Friday, September 23, 2011

An Interview with...Amanda Lilley

Pattern available here

Once a week I post  interviews with interesting designers about their insights on their experience of working in the Knitting industry.  I’ve noticed that every designer makes their living in a slightly different manner bringing their own unique presence to the Knitting world.  

You can find Amanda here.

Where do you find inspiration?
I find inspiration almost anywhere and everywhere. Often times I can work a whole project around a set of buttons and sometimes a certain yarn will just jump out at me. If I really like the color and texture of a yarn it’s never too long before I dream up a design.

Pattern available here

What is your favorite knitting technique?

I go through phases. I enjoy knitting lace when I have quiet uninterrupted time; I also enjoy stranded color work.

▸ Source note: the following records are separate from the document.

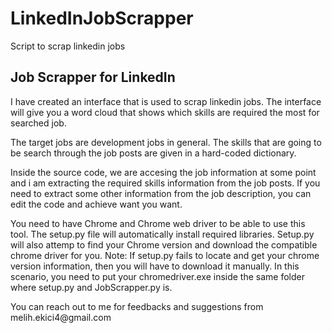 # LinkedInJobScrapper
Script to scrap linkedin jobs

<h2>Job Scrapper for LinkedIn</h2>
<p>
  I have created an interface that is used to scrap linkedin jobs.
  The interface will give you a word cloud that shows which skills are required the most for searched job.
</p>
<p>
  The target jobs are development jobs in general.
  The skills that are going to be search through the job posts are given in a hard-coded dictionary.
</p>
<p>
  Inside the source code, we are accesing the job information at some point and i am extracting the required skills information from the job posts.
  If you need to extract some other information from the job description, you can edit the code and achieve want you want.
</p>

<p>
  You need to have Chrome and Chrome web driver to be able to use this tool.
  The setup.py file will automatically install required libraries.
  Setup.py will also attemp to find your Chrome version and download the compatible chrome driver for you.
  Note: If setup.py fails to locate and get your chrome version information, then you will have to download it manually. In this scenario, you need to put your chromedriver.exe inside the same folder where setup.py and JobScrapper.py is.
</p>

<p>
  You can reach out to me for feedbacks and suggestions from melih.ekici4@gmail.com
</p>
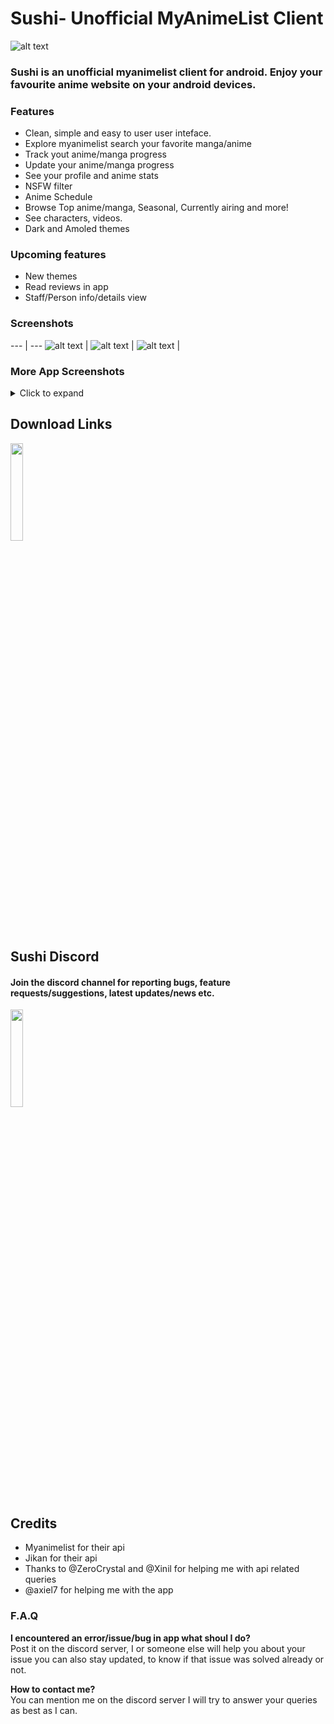 # Sushi- Unofficial MyAnimeList Client

![alt text](https://imgur.com/kpgYGzJ.jpg)

### Sushi is an unofficial myanimelist client for android. Enjoy your favourite anime website on your android devices.

### Features
- Clean, simple and easy to user user inteface.
- Explore myanimelist search your favorite manga/anime
- Track yout anime/manga progress
- Update your anime/manga progress
- See your profile and anime stats
- NSFW filter
- Anime Schedule
- Browse Top anime/manga, Seasonal, Currently airing and more!
- See characters, videos.
- Dark and Amoled themes


### **Upcoming features**
- New themes
- Read reviews in app
- Staff/Person info/details view


### **Screenshots**
--- | ---
![alt text](https://imgur.com/XxQNDjZ.jpg) | ![alt text](https://imgur.com/RAAWsma.jpg) | ![alt text](https://imgur.com/SJBq4Y7.jpg) |

### **More App Screenshots**
<details>
  <summary>Click to expand</summary>
 
 ![alt text](https://imgur.com/PkJtmg0.jpg) ![alt text](https://imgur.com/rUAYwJq.jpg) ![alt text](https://imgur.com/eUPAMYK.jpg)
![alt text](https://imgur.com/9ieGwWv.jpg) ![alt text](https://imgur.com/RDTbihJ.jpg)
 </details>

## **Download Links**

[<img src="https://imgur.com/5MGGeSx.png" width=20%>](https://play.google.com/store/apps/details?id=com.destructo.sushi_mal)

## **Sushi Discord**
#### Join the discord channel for reporting bugs, feature requests/suggestions, latest updates/news etc.
[<img src="https://imgur.com/P4mM54a.png" width=20%>](https://discord.gg/EkrQu98nKM)
 
## **Credits**

- Myanimelist for their api
- Jikan for their api
- Thanks to @ZeroCrystal and @Xinil for
 helping me with api related queries
- @axiel7 for helping me with the app


### **F.A.Q**

**I encountered an error/issue/bug in app what shoul I do?**\
Post it on the discord server, I or someone else will help you about your issue you can also stay updated, to know if that issue was solved already or not.

**How to contact me?**\
You can mention me on the discord server I will try to answer your queries as best as I can.



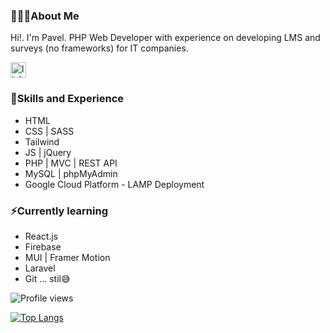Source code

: ### 👨🏻‍💻About Me

Hi!. I'm Pavel. PHP Web Developer with experience on developing LMS and surveys (no frameworks) for IT companies.

[<img src='https://cdn.cdnlogo.com/logos/l/78/linkedin-icon.svg' alt='linkedin' height='25'>](https://www.linkedin.com/in/apavel-rampi-1b552379/)  

### 👾Skills and Experience
- HTML
- CSS | SASS
- Tailwind
- JS | jQuery
- PHP | MVC | REST API
- MySQL | phpMyAdmin
- Google Cloud Platform - LAMP Deployment

### ⚡️Currently learning
- React.js
- Firebase
- MUI | Framer Motion
- Laravel
- Git ... stil😅

![Profile views](https://gpvc.arturio.dev/PavelFlynn)

[![Top Langs](https://github-readme-stats.vercel.app/api/top-langs/?username=PavelFlynn)](https://github.com/anuraghazra/github-readme-stats)

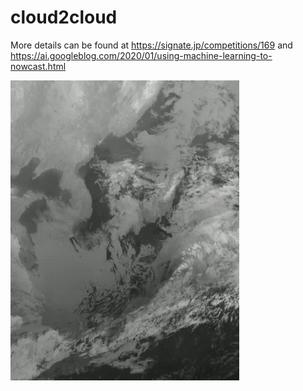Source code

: # cloud2cloud
More details can be found at
https://signate.jp/competitions/169
and
https://ai.googleblog.com/2020/01/using-machine-learning-to-nowcast.html

![](demo.gif)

How did you determine your size range?
I design by the Yarn counsel standards. When I design for women my sizes usually range from 28” to 48” chest.

Pattern available here

Do you look at other designers’ work or are you afraid that you will be influenced by their designs?
I do like to look at other designers work and I am often challenged and inspired by it. I also like to see the unique spin other designers add to their personal designs. To some degree we as designers are always recycling old ideas so I’m not overly afraid of being influenced.

Pattern available here
How do you feel about the so called controversy of “dumbing down” patterns for knitters?
Knitting has changed so much over time, what is now considered advanced was once the norm. I used to have a wonderful old black and white photograph hung on my wall showing a group of small children knitting socks for their family. It always made me smile as for them it was less of a science and more of a natural art. With that in
mind it sometimes seems a little silly that designers must include directions like “slip marker”. On the flip side, I have been teaching knitting for some time and I still get joy from seeing a beginner knitter suddenly “get it”. If explaining in depth will encourage a beginning knitter to stick with it I am happy to write detailed patterns.

How many sample/test knitters do you have working for you or do you do it all yourself?
Occasionally I will use a test knitter but most of the time I do my own test knitting. Often times it is in the test knitting that I discover how to improve a pattern and work out any quirks.

Did you do a formal business plan?
No I did not, sometimes I think I should have one and other times I think it’s not always easy to put creativity in a box.

Do you have a mentor?
I have been mentored through many wonderful books from all of the great knitters that have gone before me. I have learned the most from Barbara Walker, Mary Thomas, Elizabeth Zimmerman, and Jacqueline Fee.

Do you have a business model that you have emulated?
No I don’t but I often wish I did, for me the fun is to design, it’s what I love to do.  I sometimes get a little frustrated when forced to stop the whole process to take care of other things.  I’m sure there has to be an easier way.

What impact has the Internet had on your business?
For me, the Internet has been a lifeline, 90% of my pattern sales are through the Internet. Also when I teach weekend retreats most of the attendees are Internet contacts. I used to own a small brick and mortar shop and find that around the clock Internet sales are far less restricting.

Do you use a Tech Editor?
Yes, I do.

How do you maintain your life/work balance?
I work at home and all too often life and work seems to merge into one, with two small children it’s often easier to work later at night while they sleep.

How do you deal with criticism?
I don’t think it’s possible to please everyone all of the time, so I try not to take anything too personal, mostly my feedback has been positive but I’m always willing to listen to new suggestions.  

How long did it take for you to be able to support yourself?
It’s still a work in progress, and it has taken about 4 years to get to where I have a steady something coming in.  

What advice would you give someone who wants to pursue a career in knitting?
I would encourage anyone that has a love for knitting to pursue a career in it. With every new project you learn something new. Seek advice often and constantly challenge yourself!